Disproven Predictions About Events between 2009 and 2030
A cure for AIDS was found in 2014 or 2015. (Chapter 15)
No cure for AIDS has been found, although there are better treatments available.
George Lucas still hadn’t finished his nine-part Star Wars epic. (Chapter 15)
The final three episodes of the nine-part Star Wars are likely to be released, with Episode VII released in December 2015. Technically, George Lucas isn’t finishing it though, as Disney is.
In 2017, at the age of ninety-one, Elizabeth II, Queen of England, Scotland, Northern Ireland, Canada, the Bahamas, and countless other places, died. Charles, her son, at that time sixty-nine, was mad as a loon, and, with some prodding from his advisors, chose not to ascend to the throne.
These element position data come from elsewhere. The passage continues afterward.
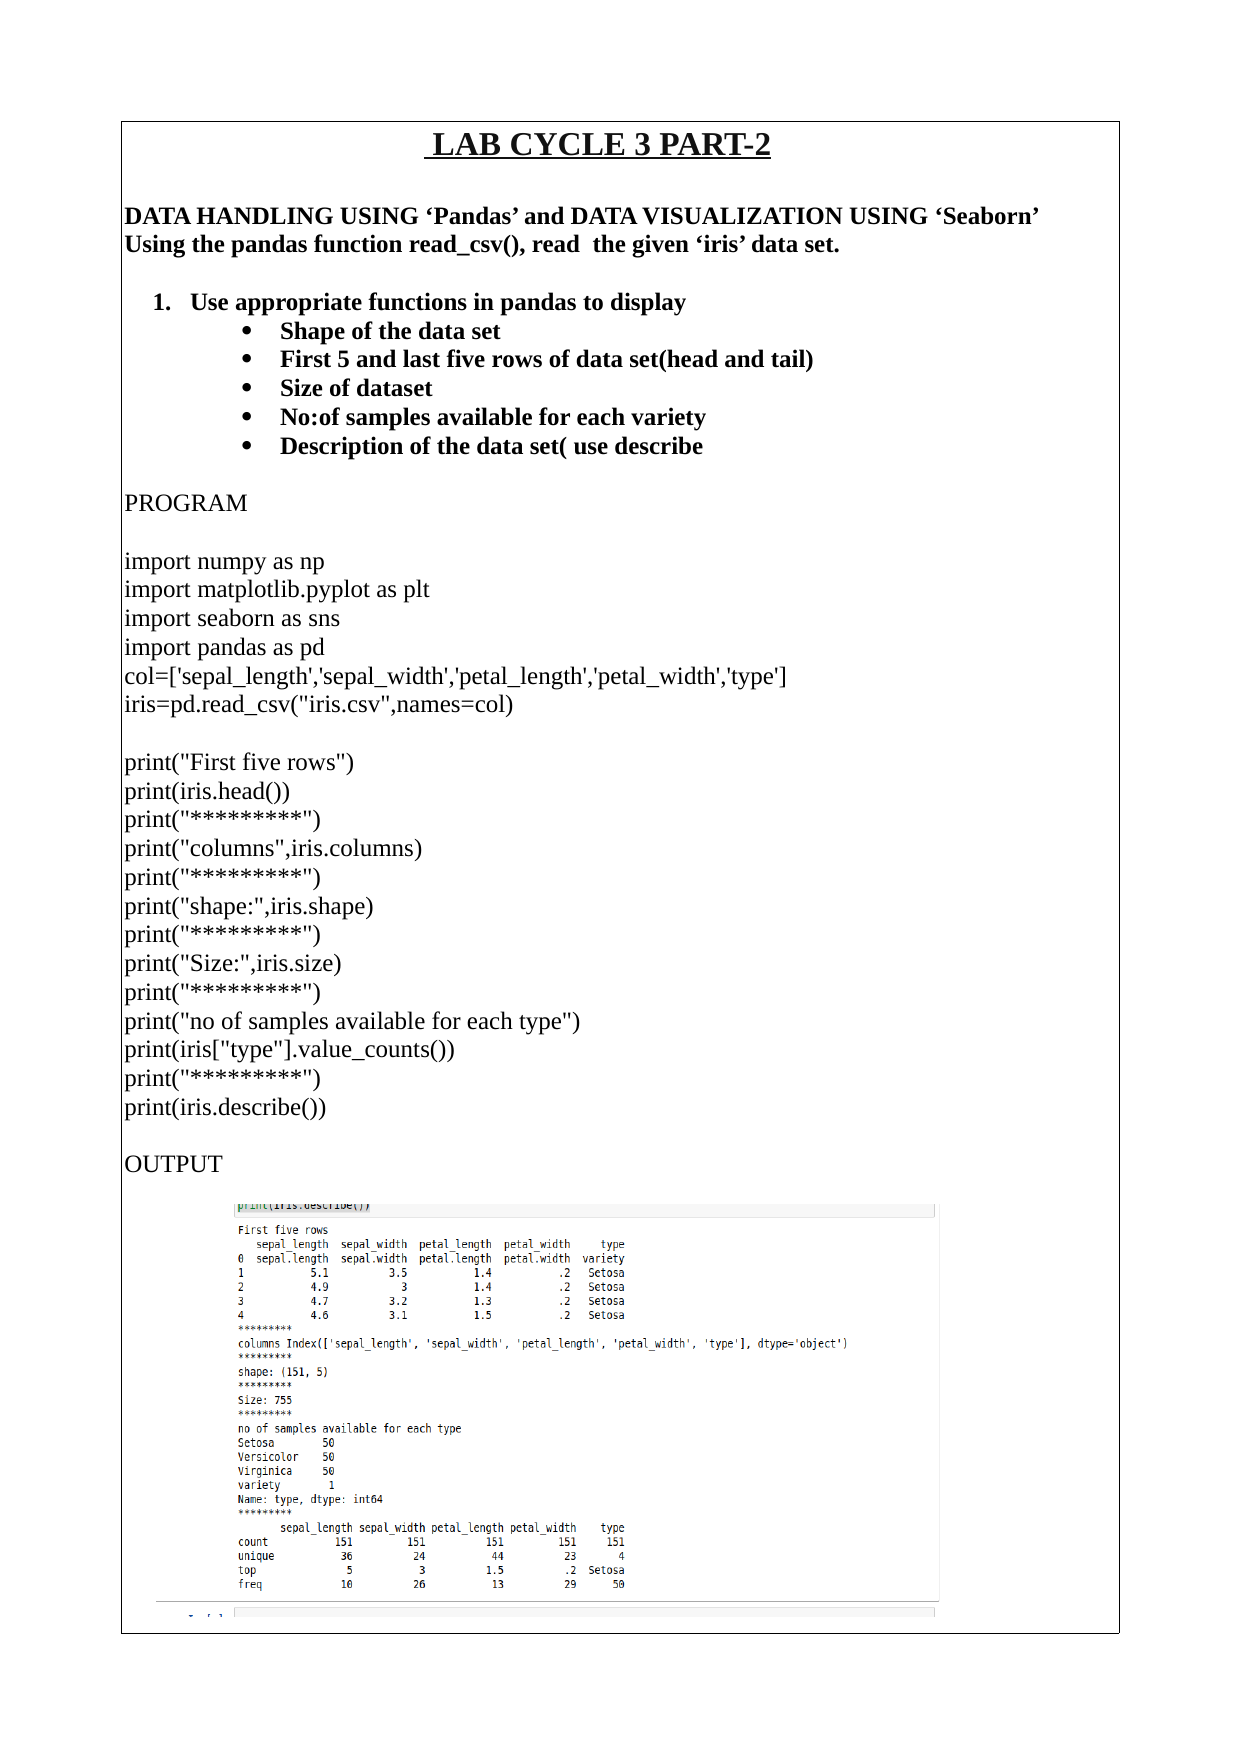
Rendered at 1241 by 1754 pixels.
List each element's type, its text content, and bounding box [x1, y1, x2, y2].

text print("columns",iris.columns) [124, 833, 1116, 862]
text print(iris["type"].value_counts()) [124, 1034, 1116, 1063]
text col=['sepal_length','sepal_width','petal_length','petal_width','type'] [124, 661, 1116, 689]
picture [156, 1204, 940, 1617]
text print("*********") [124, 919, 1116, 948]
text import matplotlib.pyplot as plt [124, 574, 1116, 603]
list First 5 and last five rows of data set(head and tail) [242, 344, 1116, 373]
text print("*********") [124, 804, 1116, 833]
text import seaborn as sns [124, 603, 1116, 632]
text print("*********") [124, 862, 1116, 891]
text print("*********") [124, 1063, 1116, 1092]
list Use appropriate functions in pandas to display [152, 287, 1116, 316]
text print("First five rows") [124, 747, 1116, 776]
text LAB CYCLE 3 PART-2 [124, 124, 1116, 162]
text import numpy as np [124, 546, 1116, 574]
text OUTPUT [124, 1149, 1116, 1178]
text print("no of samples available for each type") [124, 1006, 1116, 1034]
text print("Size:",iris.size) [124, 948, 1116, 977]
list No:of samples available for each variety [242, 402, 1116, 431]
text Using the pandas function read_csv(), read the given ‘iris’ data set. [124, 229, 1116, 258]
text print("*********") [124, 977, 1116, 1006]
text DATA HANDLING USING ‘Pandas’ and DATA VISUALIZATION USING ‘Seaborn’ [124, 201, 1116, 229]
list Description of the data set( use describe [242, 431, 1116, 459]
text import pandas as pd [124, 632, 1116, 661]
list Shape of the data set [242, 316, 1116, 344]
text PROGRAM [124, 488, 1116, 517]
text iris=pd.read_csv("iris.csv",names=col) [124, 689, 1116, 718]
list Size of dataset [242, 373, 1116, 402]
text print("shape:",iris.shape) [124, 891, 1116, 919]
text print(iris.head()) [124, 776, 1116, 804]
text print(iris.describe()) [124, 1092, 1116, 1121]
William, Charles’s eldest son, next in line, shocked the world by renouncing the throne, leading Parliament to declare the Monarchy dissolved. (Chapter 15)
The year 2017 has come and gone, and Queen Elizabeth II is alive and well. Furthermore, Charles' mental health is not in question at this time. There is a line of succession following William, including his firstborn son George, so William choosing not to ascend would not necessarily mean the monarchy is dissolved.
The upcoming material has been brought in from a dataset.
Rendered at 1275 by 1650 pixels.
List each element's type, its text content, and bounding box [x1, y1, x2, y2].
It had been known since the 1960s that Earth’s sun was, for some reason, disgorging only half as many neutrinos as it should— the famous “solar-neutrino problem.” […]
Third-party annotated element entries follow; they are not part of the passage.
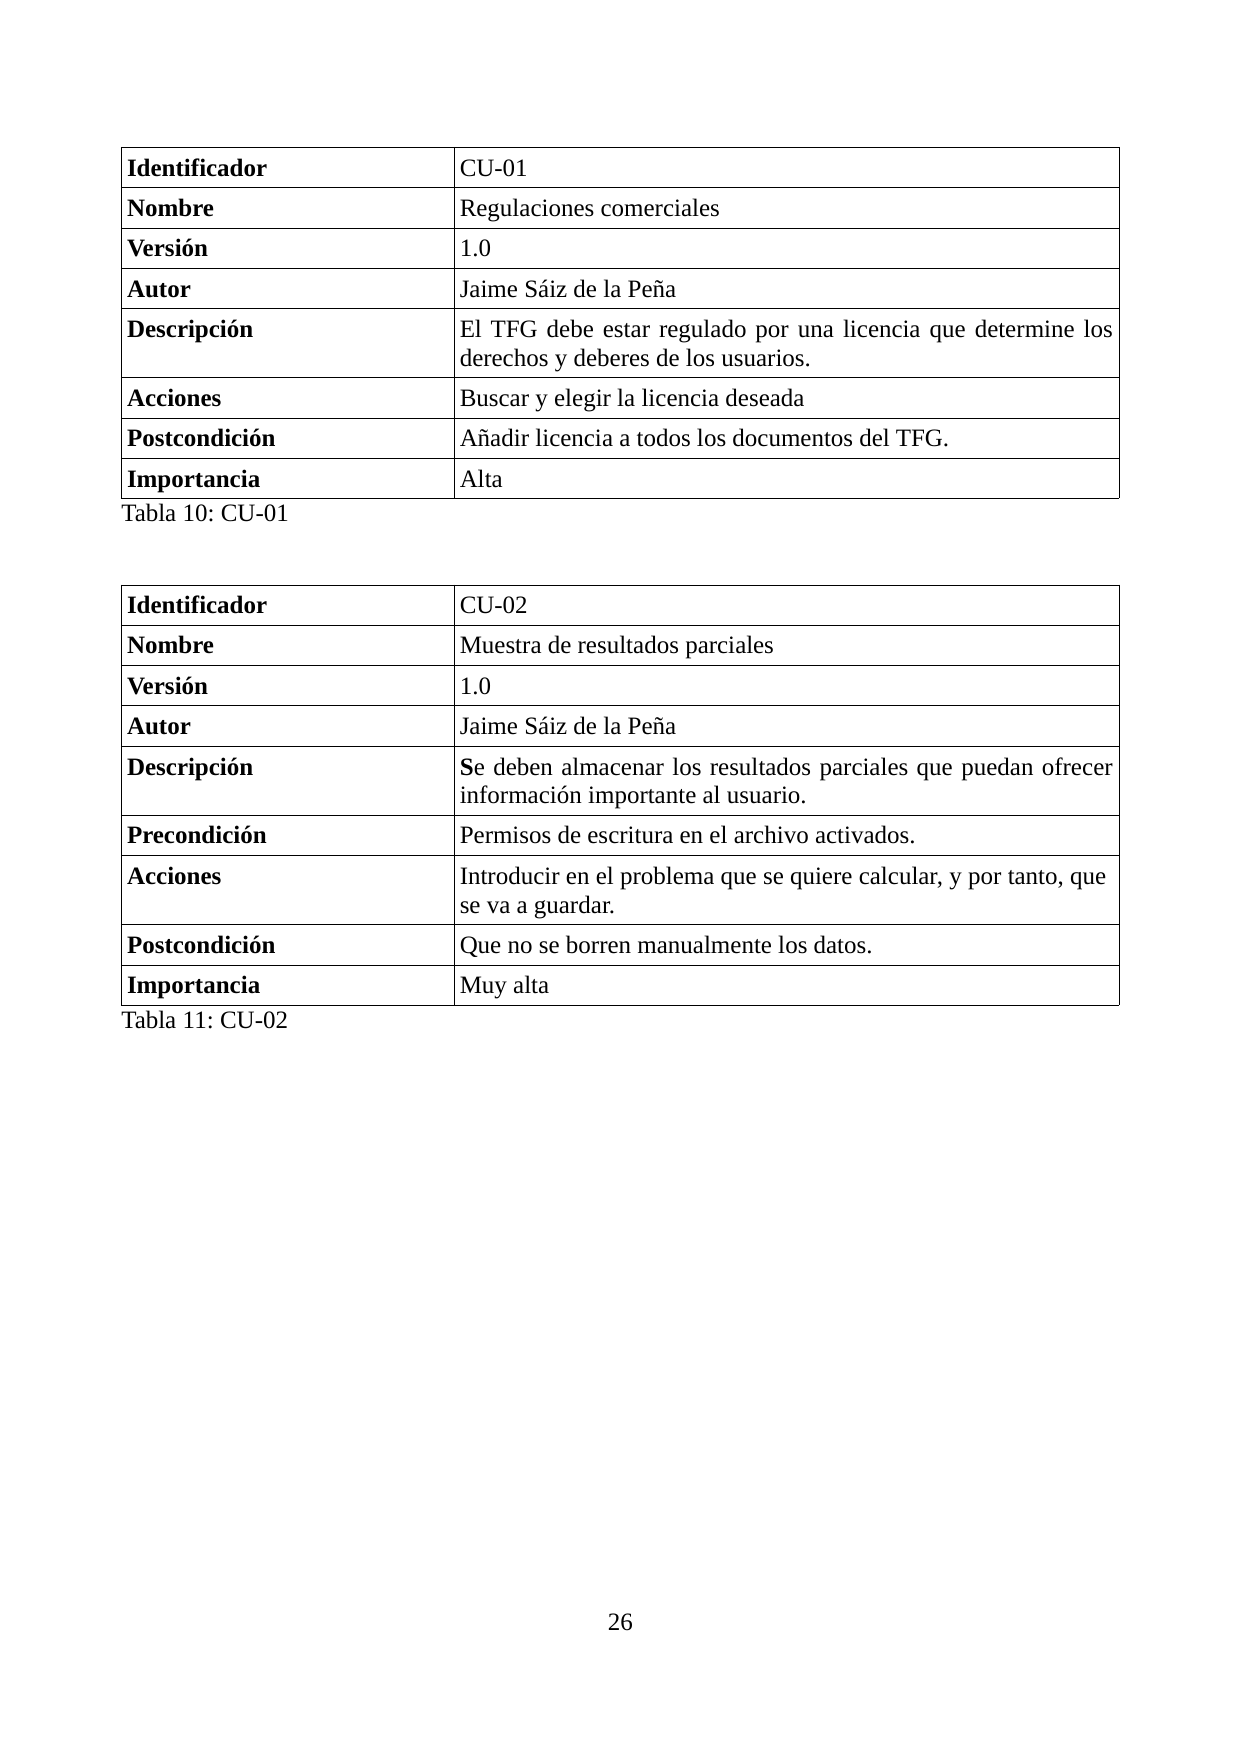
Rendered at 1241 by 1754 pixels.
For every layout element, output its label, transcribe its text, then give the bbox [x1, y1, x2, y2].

table_cell Jaime Sáiz de la Peña [455, 269, 1119, 308]
table_cell Autor [122, 269, 454, 308]
table_cell 1.0 [455, 666, 1119, 705]
table_cell Autor [122, 706, 454, 746]
table_header CU-01 [455, 148, 1119, 187]
table_cell Descripción [122, 309, 454, 377]
table_cell Acciones [122, 856, 454, 924]
table_cell Muestra de resultados parciales [455, 626, 1119, 665]
table_cell Versión [122, 229, 454, 268]
table_header CU-02 [455, 586, 1119, 625]
table_cell Importancia [122, 459, 454, 498]
table_cell Precondición [122, 816, 454, 855]
table_cell Postcondición [122, 419, 454, 458]
table_cell El TFG debe estar regulado por una licencia que determine los derechos y deberes de los usuarios. [455, 309, 1119, 377]
table_cell Permisos de escritura en el archivo activados. [455, 816, 1119, 855]
table_cell Alta [455, 459, 1119, 498]
table_cell Buscar y elegir la licencia deseada [455, 378, 1119, 417]
table_cell Postcondición [122, 925, 454, 964]
text Tabla 11: CU-02 [121, 1006, 1119, 1034]
table_cell 1.0 [455, 229, 1119, 268]
table_cell Nombre [122, 626, 454, 665]
table_cell Regulaciones comerciales [455, 188, 1119, 227]
table_cell Que no se borren manualmente los datos. [455, 925, 1119, 964]
table_cell Versión [122, 666, 454, 705]
text Tabla 10: CU-01 [121, 499, 1119, 527]
table_cell Importancia [122, 966, 454, 1005]
table_header Identificador [122, 586, 454, 625]
table_cell Descripción [122, 747, 454, 815]
table_cell Se deben almacenar los resultados parciales que puedan ofrecer información importante al usuario. [455, 747, 1119, 815]
table_cell Introducir en el problema que se quiere calcular, y por tanto, que se va a guardar. [455, 856, 1119, 924]
table_cell Muy alta [455, 966, 1119, 1005]
table_cell Añadir licencia a todos los documentos del TFG. [455, 419, 1119, 458]
table_cell Acciones [122, 378, 454, 417]
table_cell Nombre [122, 188, 454, 227]
table_cell Jaime Sáiz de la Peña [455, 706, 1119, 746]
table_header Identificador [122, 148, 454, 187]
[T]he solar-neutrino problem seemed to be evidence that the universe was indeed taking pains to foster the existence of such observers. (Chapter 28)
The solar-neutrino problem involved scientists only observing half as many massless neutrinos as expected from the Sun, and this turns out to be a key event in the explanation for why the FlashForward happened.
In fact, the solar-neutrino problem was disproven in 2001. Neutrinos had been proven in 1998 to have mass, and by 2001 neutrinos that had changed type had been detected. Thus there were no “missing” neutrinos, they had simply changed to a form not previously detected.
Surprisingly Correct Prediction
One major prediction for 2009 that proved true was as follows:
Pope Benedict XVI has announced a grueling schedule of international visits.
Joseph Ratzinger took the name Pope Benedict XVI in 2005, six years after the novel was written, and remained the current Pope in 2009.
To my knowledge, the Pope Emeritus has never stated that he has read the novel. His official statement on why he chose the name says the following:
I wanted to be called Benedict XVI in order to create a spiritual bond with Benedict XV, who steered the Church through the period of turmoil caused by the First World War.
For what it's worth, it was a reasonable guess that a new pope would take the name Benedict. Out of all the papal names, it is the third most common. John is the most common, but it has only been used once in the last 500 years (and is considered by some to be bad luck). If Sawyer figured a common name would be chosen, it was a fair guess that it would be either Gregory or Benedict. (For reference, the current pope, Pope Francis, is the only pope to take that name).